GB 4789.35-2010食品安全国家标准《食品微生物学检验乳酸菌检验》中有规定混合益生菌中乳杆菌的检验方法,该检验方法是在通过MRS培养基厌氧36℃±1℃培养48h±2h得到乳酸菌总数,改良MRS培养基厌氧36℃±1℃培养48h±2h得到双歧杆菌(改良MRS培养基为添加莫匹罗星锂盐的MRS培养基),然后用乳酸菌总数减去双歧杆菌计数即得乳杆菌计数。

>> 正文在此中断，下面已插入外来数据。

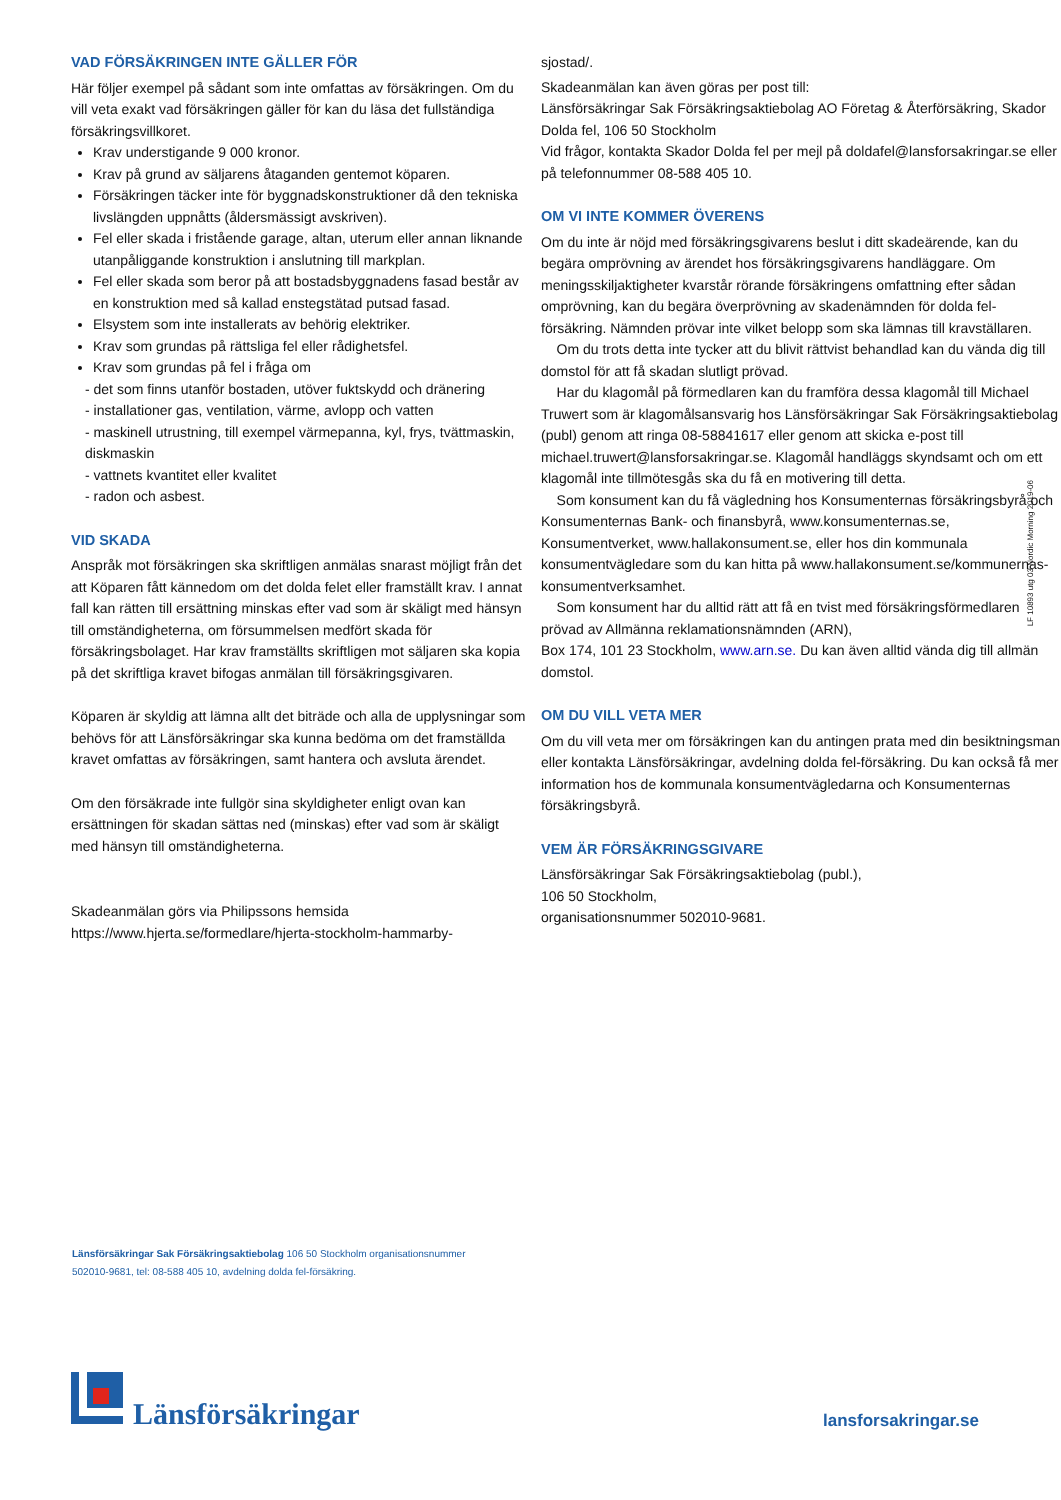VAD FÖRSÄKRINGEN INTE GÄLLER FÖR
Här följer exempel på sådant som inte omfattas av försäkringen. Om du vill veta exakt vad försäkringen gäller för kan du läsa det fullständiga försäkringsvillkoret.
Krav understigande 9 000 kronor.
Krav på grund av säljarens åtaganden gentemot köparen.
Försäkringen täcker inte för byggnadskonstruktioner då den tekniska livslängden uppnåtts (åldersmässigt avskriven).
Fel eller skada i fristående garage, altan, uterum eller annan liknande utanpåliggande konstruktion i anslutning till markplan.
Fel eller skada som beror på att bostadsbyggnadens fasad består av en konstruktion med så kallad enstegstätad putsad fasad.
Elsystem som inte installerats av behörig elektriker.
Krav som grundas på rättsliga fel eller rådighetsfel.
Krav som grundas på fel i fråga om
- det som finns utanför bostaden, utöver fuktskydd och dränering
- installationer gas, ventilation, värme, avlopp och vatten
- maskinell utrustning, till exempel värmepanna, kyl, frys, tvättmaskin, diskmaskin
- vattnets kvantitet eller kvalitet
- radon och asbest.
VID SKADA
Anspråk mot försäkringen ska skriftligen anmälas snarast möjligt från det att Köparen fått kännedom om det dolda felet eller framställt krav. I annat fall kan rätten till ersättning minskas efter vad som är skäligt med hänsyn till omständigheterna, om försummelsen medfört skada för försäkringsbolaget. Har krav framställts skriftligen mot säljaren ska kopia på det skriftliga kravet bifogas anmälan till försäkringsgivaren.
Köparen är skyldig att lämna allt det biträde och alla de upplysningar som behövs för att Länsförsäkringar ska kunna bedöma om det framställda kravet omfattas av försäkringen, samt hantera och avsluta ärendet.
Om den försäkrade inte fullgör sina skyldigheter enligt ovan kan ersättningen för skadan sättas ned (minskas) efter vad som är skäligt med hänsyn till omständigheterna.
Skadeanmälan görs via Philipssons hemsida https://www.hjerta.se/formedlare/hjerta-stockholm-hammarby-
sjostad/.
Skadeanmälan kan även göras per post till:
Länsförsäkringar Sak Försäkringsaktiebolag AO Företag & Återförsäkring, Skador Dolda fel, 106 50 Stockholm
Vid frågor, kontakta Skador Dolda fel per mejl på doldafel@lansforsakringar.se eller på telefonnummer 08-588 405 10.
OM VI INTE KOMMER ÖVERENS
Om du inte är nöjd med försäkringsgivarens beslut i ditt skadeärende, kan du begära omprövning av ärendet hos försäkringsgivarens handläggare. Om meningsskiljaktigheter kvarstår rörande försäkringens omfattning efter sådan omprövning, kan du begära överprövning av skadenämnden för dolda fel-försäkring. Nämnden prövar inte vilket belopp som ska lämnas till kravställaren.
Om du trots detta inte tycker att du blivit rättvist behandlad kan du vända dig till domstol för att få skadan slutligt prövad.
Har du klagomål på förmedlaren kan du framföra dessa klagomål till Michael Truwert som är klagomålsansvarig hos Länsförsäkringar Sak Försäkringsaktiebolag (publ) genom att ringa 08-58841617 eller genom att skicka e-post till michael.truwert@lansforsakringar.se. Klagomål handläggs skyndsamt och om ett klagomål inte tillmötesgås ska du få en motivering till detta.
Som konsument kan du få vägledning hos Konsumenternas försäkringsbyrå och Konsumenternas Bank- och finansbyrå, www.konsumenternas.se, Konsumentverket, www.hallakonsument.se, eller hos din kommunala konsumentvägledare som du kan hitta på www.hallakonsument.se/kommunernas-konsumentverksamhet.
Som konsument har du alltid rätt att få en tvist med försäkringsförmedlaren prövad av Allmänna reklamationsnämnden (ARN),
Box 174, 101 23 Stockholm, www.arn.se. Du kan även alltid vända dig till allmän domstol.
OM DU VILL VETA MER
Om du vill veta mer om försäkringen kan du antingen prata med din besiktningsman eller kontakta Länsförsäkringar, avdelning dolda fel-försäkring. Du kan också få mer information hos de kommunala konsumentvägledarna och Konsumenternas försäkringsbyrå.
VEM ÄR FÖRSÄKRINGSGIVARE
Länsförsäkringar Sak Försäkringsaktiebolag (publ.),
106 50 Stockholm,
organisationsnummer 502010-9681.
LF 10893 utg 03 Nordic Morning 2019-06
Länsförsäkringar Sak Försäkringsaktiebolag 106 50 Stockholm organisationsnummer 502010-9681, tel: 08-588 405 10, avdelning dolda fel-försäkring.
Länsförsäkringar
lansforsakringar.se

该检验方法存在会检验出负值和结果偏差大的缺陷,无法进行准确的检测。
目前益生菌的检验方法主要按GB 4789.35-2016 食品安全国家标准《食品微生物学检验乳酸菌检验》检验,该检验方法规定了单一乳杆菌的样品采用MRS培养基36℃±1℃厌氧培养72h±2h计数得到,但该检验方法没有规定混合益生菌中乳杆菌的检测和计数方法。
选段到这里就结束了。